Capital One Financial embarked on a roadshow last week, introducing its new de-linked issuance vehicle to investors and answering questions regarding its future in the new regulatory environment. The new issuance vehicle follows in the footsteps of Citibank N.A., MBNA Bank America and, most recently, Bank One N.A. in realizing the benefits of index-eligible, subordinated classes and the ability to opportunistically offer pre-enhanced senior notes.

The inaugural offering from the new trust is expected either the week of Aug. 19 or the week of Sept. 9, with the issuer hoping to avoid the Labor Day holiday. The first deals from similar master note trusts in the past have featured single-A and triple-B rated classes in advance of the triple-A rated senior offerings.

Despite the main purpose of educating investors about the unique twist that differentiates Cap One's de-linked issuance vehicle from the structures already in the market, most questions centered upon the recently announced Memorandum of Understanding (MOU) and its outlook for future growth. The feature, dubbed "scaling" by lead manager Salomon Smith Barney, is meant to remove the extension risk associated with having senior notes supported by subs of varying tenors.

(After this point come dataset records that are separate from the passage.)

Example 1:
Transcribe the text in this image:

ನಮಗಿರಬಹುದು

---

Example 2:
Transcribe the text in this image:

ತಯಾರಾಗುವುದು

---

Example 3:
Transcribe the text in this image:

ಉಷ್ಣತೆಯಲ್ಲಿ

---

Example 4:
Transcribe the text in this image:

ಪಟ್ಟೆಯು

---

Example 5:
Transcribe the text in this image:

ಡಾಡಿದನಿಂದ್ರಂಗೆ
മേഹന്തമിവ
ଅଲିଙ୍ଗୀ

Capital One told buysiders that it expects portfolio growth of 30% for this year and anticipates 20% to 25% growth in 2003. As for collateral performance, chargeoffs, currently at 4.36%, are expected to rise to somewhere in the low-to-mid 5% range through mid-2003. Chargeoffs for the entire industry are expected to increase across the board, assuming bankruptcy reform is signed into law by the end of this year as consumers rush to file before the environment becomes less debtor friendly.

Capital One told investors that the MOU was more a function of regulatory concerns over lenders involved in subprime lending than any activities of Cap One in particular. "After four months of review, regulators looked carefully at three aspects of our operations - asset quality, accounting methods and account management -we had been in compliance with all three," said company spokesman Jim Rothberg.

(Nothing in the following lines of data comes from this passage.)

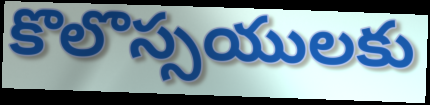
కొలొస్సయులకు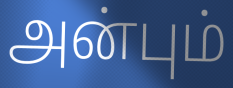
அன்பும்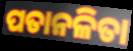
ପତାନଳିତା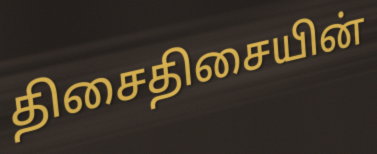
திசைதிசையின்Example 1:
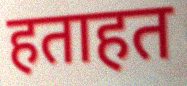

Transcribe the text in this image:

हताहत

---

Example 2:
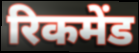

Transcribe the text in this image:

रिकमेंड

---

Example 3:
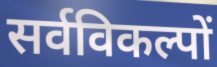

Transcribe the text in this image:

Cap One also reported to investors its operating cost per account was $70, down from the $92 per account it reported in the second quarter of 1999. Currently Capital One says its cost per account is lower than any other monoline credit card issuer and in line with large diversified banking entities.

FICO distributions, which roiled the ABS market when released in conjunction with second quarter earnings, are not something the company plans to report on a regular basis. As Rothberg notes, that sort of information is not easy to gather and does not change dramatically over time.